[EXERCISE INPUTS]:
# # # #
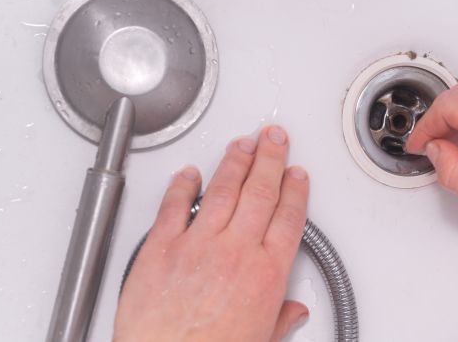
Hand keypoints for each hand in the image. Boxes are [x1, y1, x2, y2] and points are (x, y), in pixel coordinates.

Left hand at [114, 126, 309, 341]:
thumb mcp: (261, 341)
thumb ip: (280, 320)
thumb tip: (294, 313)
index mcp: (266, 274)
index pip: (288, 217)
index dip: (295, 189)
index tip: (296, 174)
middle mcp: (235, 251)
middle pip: (260, 192)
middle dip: (270, 158)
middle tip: (274, 137)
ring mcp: (198, 245)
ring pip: (223, 190)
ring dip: (235, 162)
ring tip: (242, 144)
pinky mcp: (161, 248)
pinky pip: (174, 207)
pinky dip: (182, 186)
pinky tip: (190, 172)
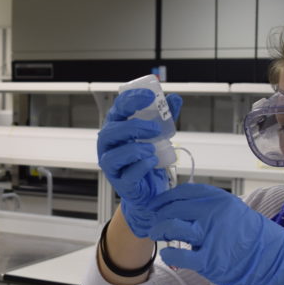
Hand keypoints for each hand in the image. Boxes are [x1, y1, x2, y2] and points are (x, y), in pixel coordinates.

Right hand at [97, 88, 182, 236]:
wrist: (151, 188)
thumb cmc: (148, 156)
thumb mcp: (158, 133)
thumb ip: (165, 116)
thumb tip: (174, 99)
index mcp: (116, 128)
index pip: (117, 109)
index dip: (131, 100)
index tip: (149, 96)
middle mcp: (109, 146)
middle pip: (110, 132)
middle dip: (133, 127)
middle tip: (155, 128)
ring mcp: (112, 166)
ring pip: (114, 155)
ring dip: (135, 149)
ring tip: (152, 149)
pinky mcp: (121, 183)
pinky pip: (127, 175)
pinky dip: (141, 166)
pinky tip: (152, 162)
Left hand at [149, 183, 283, 284]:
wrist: (268, 257)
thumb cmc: (246, 234)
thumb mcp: (230, 209)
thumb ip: (206, 204)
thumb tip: (178, 203)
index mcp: (217, 198)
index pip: (182, 192)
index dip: (165, 198)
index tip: (156, 204)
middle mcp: (213, 213)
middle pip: (173, 208)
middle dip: (158, 215)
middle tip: (153, 222)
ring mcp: (210, 236)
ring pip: (172, 227)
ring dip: (160, 230)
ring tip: (157, 234)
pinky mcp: (209, 259)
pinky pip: (180, 255)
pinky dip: (169, 255)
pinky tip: (167, 254)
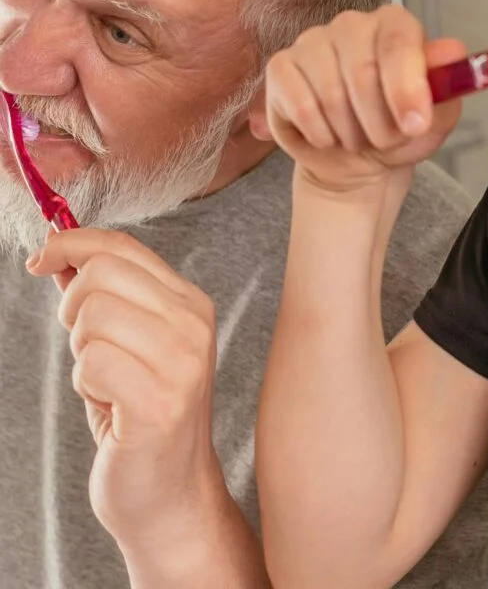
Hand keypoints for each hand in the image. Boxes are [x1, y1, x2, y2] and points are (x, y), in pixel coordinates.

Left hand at [26, 229, 222, 552]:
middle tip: (86, 347)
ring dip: (81, 351)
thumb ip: (100, 296)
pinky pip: (92, 361)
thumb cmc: (141, 420)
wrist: (170, 497)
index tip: (41, 259)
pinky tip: (110, 406)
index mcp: (190, 303)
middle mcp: (193, 324)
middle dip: (72, 307)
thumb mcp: (125, 345)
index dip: (72, 243)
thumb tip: (58, 252)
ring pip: (93, 313)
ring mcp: (182, 362)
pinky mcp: (160, 401)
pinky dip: (86, 384)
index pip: (122, 246)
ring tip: (105, 382)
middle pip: (101, 272)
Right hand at [262, 5, 464, 192]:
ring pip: (330, 94)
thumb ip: (446, 85)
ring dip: (349, 133)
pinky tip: (327, 136)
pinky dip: (319, 133)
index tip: (414, 125)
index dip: (406, 87)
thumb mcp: (434, 118)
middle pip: (362, 71)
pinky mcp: (281, 67)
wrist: (358, 161)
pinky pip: (300, 105)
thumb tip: (451, 51)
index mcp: (394, 25)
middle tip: (384, 140)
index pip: (398, 42)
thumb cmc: (397, 131)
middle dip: (378, 123)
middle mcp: (351, 24)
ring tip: (356, 138)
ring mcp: (311, 42)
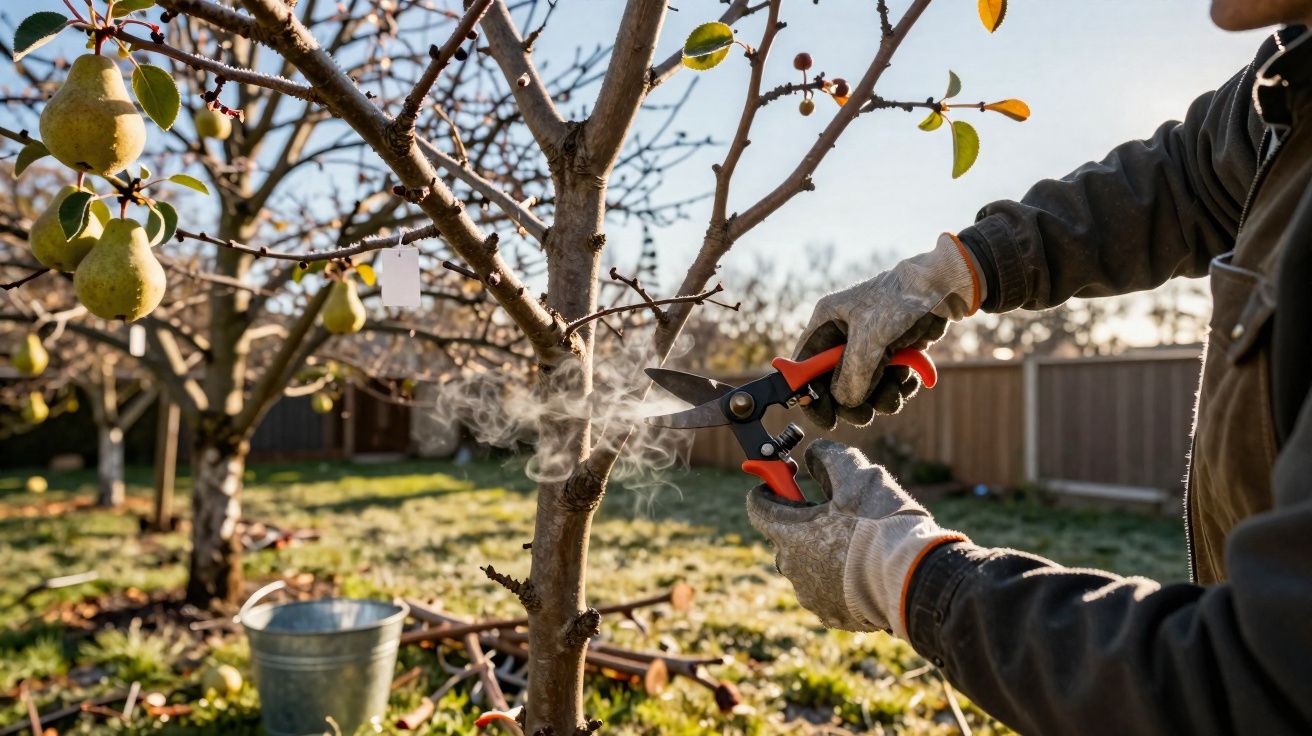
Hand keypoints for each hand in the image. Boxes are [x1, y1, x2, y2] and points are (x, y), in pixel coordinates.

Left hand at [746, 439, 965, 635]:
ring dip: (821, 551)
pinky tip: (864, 569)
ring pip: (806, 565)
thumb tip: (813, 454)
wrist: (914, 580)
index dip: (770, 487)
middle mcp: (791, 568)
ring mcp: (810, 595)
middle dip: (802, 521)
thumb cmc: (882, 525)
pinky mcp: (831, 615)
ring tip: (856, 542)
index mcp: (789, 534)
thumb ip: (828, 458)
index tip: (784, 478)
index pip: (758, 507)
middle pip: (785, 537)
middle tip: (833, 510)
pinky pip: (826, 590)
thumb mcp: (857, 474)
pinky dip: (837, 578)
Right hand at [796, 233, 981, 428]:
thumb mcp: (870, 336)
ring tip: (898, 389)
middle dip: (852, 402)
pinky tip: (910, 379)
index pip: (804, 367)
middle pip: (833, 385)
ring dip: (881, 397)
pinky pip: (885, 385)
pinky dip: (898, 389)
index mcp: (825, 324)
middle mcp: (841, 338)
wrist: (942, 287)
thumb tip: (845, 403)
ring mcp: (866, 348)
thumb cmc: (901, 299)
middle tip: (866, 414)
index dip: (809, 395)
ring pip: (862, 390)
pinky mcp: (889, 355)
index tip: (826, 419)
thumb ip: (852, 373)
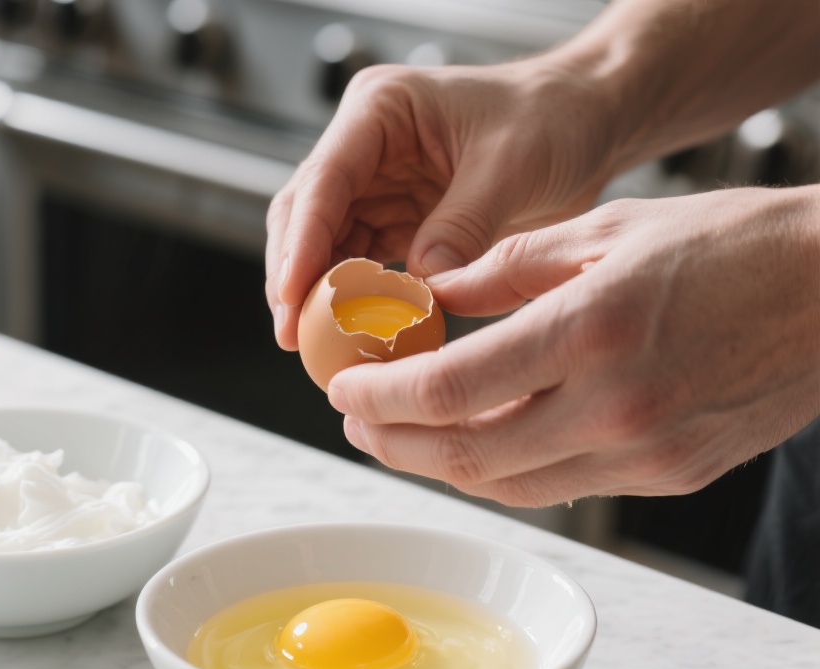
# # # #
Hand back the records above exactly as they are, pictures excluded.

Hand keypoints for each hand in the image. Boxes are [x1, y1, x2, y2] and points are (x, y), in pixel coordinates.

Left hand at [114, 126, 309, 341]:
thumb mcp: (261, 341)
thumb ip: (280, 320)
thumb tip: (294, 313)
index mcp: (266, 274)
index pip: (288, 217)
index dip: (295, 189)
index tip: (296, 174)
middle mcp: (235, 251)
middle pip: (260, 192)
middle dip: (270, 158)
middle tip: (274, 137)
ring mcp: (198, 245)
ring pip: (223, 190)
ring dip: (235, 162)
ring tip: (242, 144)
pinky mcp: (161, 248)
pinky pip: (174, 207)
pinky dip: (182, 186)
pinky tip: (190, 172)
Hand keypoints for each hand in the image. Boxes are [x1, y1, x2, y2] and points are (x, y), in pixel coordinates.

Right hand at [97, 88, 182, 236]:
wrist: (151, 188)
thumb cmc: (148, 156)
thumb mcp: (158, 133)
thumb ip: (165, 116)
thumb tip: (174, 99)
index mcp: (116, 128)
index pip: (117, 109)
index dip: (131, 100)
index tip: (149, 96)
middle mcp: (109, 146)
middle pip: (110, 132)
middle dip: (133, 127)
middle tip: (155, 128)
ring mcp: (112, 166)
ring pip: (114, 155)
ring dip: (135, 149)
ring tip: (152, 149)
pinky mcp: (121, 183)
pinky pip: (127, 175)
pinky dip: (141, 166)
pinky tip: (152, 162)
Left hand at [149, 183, 283, 284]:
wrist: (268, 257)
thumb cmc: (246, 234)
thumb mcp: (230, 209)
thumb ip: (206, 204)
thumb tip: (178, 203)
index mcp: (217, 198)
index pip: (182, 192)
index dip: (165, 198)
index tip: (156, 204)
middle mcp: (213, 213)
middle pip: (173, 208)
middle dip: (158, 215)
middle tip: (153, 222)
ring mcp: (210, 236)
ring pip: (172, 227)
ring dip: (160, 230)
ring tip: (157, 234)
pinky mcp: (209, 259)
pinky pip: (180, 255)
pinky dip: (169, 255)
pinky tip: (167, 254)
Hand keypoints for each hand in the image. Boxes are [x1, y1, x2, y2] and points are (x, y), in pixel coordinates.

Left hand at [26, 229, 222, 552]:
middle tip: (86, 347)
ring dip: (81, 351)
thumb ip: (100, 296)
pinky pip: (92, 361)
thumb cmc: (141, 420)
wrist: (170, 497)
index tip: (41, 259)
pinky tip: (110, 406)
index mcp: (190, 303)
middle mcp: (193, 324)
middle dip: (72, 307)
thumb mcp: (125, 345)
index dip: (72, 243)
thumb tip: (58, 252)
ring pip: (93, 313)
ring mcp: (182, 362)
pinky mcp: (160, 401)
pinky dip: (86, 384)
index pip: (122, 246)
ring tip: (105, 382)
middle pip: (101, 272)
Right hand at [262, 5, 464, 192]:
ring pip: (330, 94)
thumb ip: (446, 85)
ring dip: (349, 133)
pinky tip: (327, 136)
pinky dip: (319, 133)
index tip: (414, 125)
index dip: (406, 87)
thumb mcp: (434, 118)
middle pip: (362, 71)
pinky mcp: (281, 67)
wrist: (358, 161)
pinky pip: (300, 105)
thumb tip: (451, 51)
index mcp: (394, 25)
middle tip: (384, 140)
index pip: (398, 42)
thumb cmc: (397, 131)
middle dip: (378, 123)
middle mcp: (351, 24)
ring tip: (356, 138)
ring mcp: (311, 42)
Hand keypoints for each hand in the image. Boxes are [x1, y1, x2, y2] and points are (x, y), in pixel coordinates.

Left hand at [746, 439, 965, 635]:
ring dip: (821, 551)
pinky tip: (864, 569)
ring pip: (806, 565)
thumb tip: (813, 454)
wrist: (914, 580)
index dip: (770, 487)
middle mcp: (791, 568)
ring mcp: (810, 595)
middle dip: (802, 521)
thumb cmc: (882, 525)
pinky mcp: (831, 615)
ring tip: (856, 542)
index mcp: (789, 534)
thumb ip: (828, 458)
index tip: (784, 478)
index pip: (758, 507)
middle pip: (785, 537)
middle tip: (833, 510)
pinky pip: (826, 590)
thumb mcp: (857, 474)
pinky dip: (837, 578)
Right hand at [796, 233, 981, 428]:
thumb mcp: (870, 336)
ring tip: (898, 389)
middle dip: (852, 402)
pinky tip: (910, 379)
index pip: (804, 367)
middle pip: (833, 385)
ring dip: (881, 397)
pinky pip: (885, 385)
pinky dip: (898, 389)
index mcp: (825, 324)
middle mcp: (841, 338)
wrist: (942, 287)
thumb tip: (845, 403)
ring mcp: (866, 348)
thumb cmc: (901, 299)
middle tip: (866, 414)
index dip: (809, 395)
ring pip: (862, 390)
pinky mcp: (889, 355)
index tip: (826, 419)
thumb ip: (852, 373)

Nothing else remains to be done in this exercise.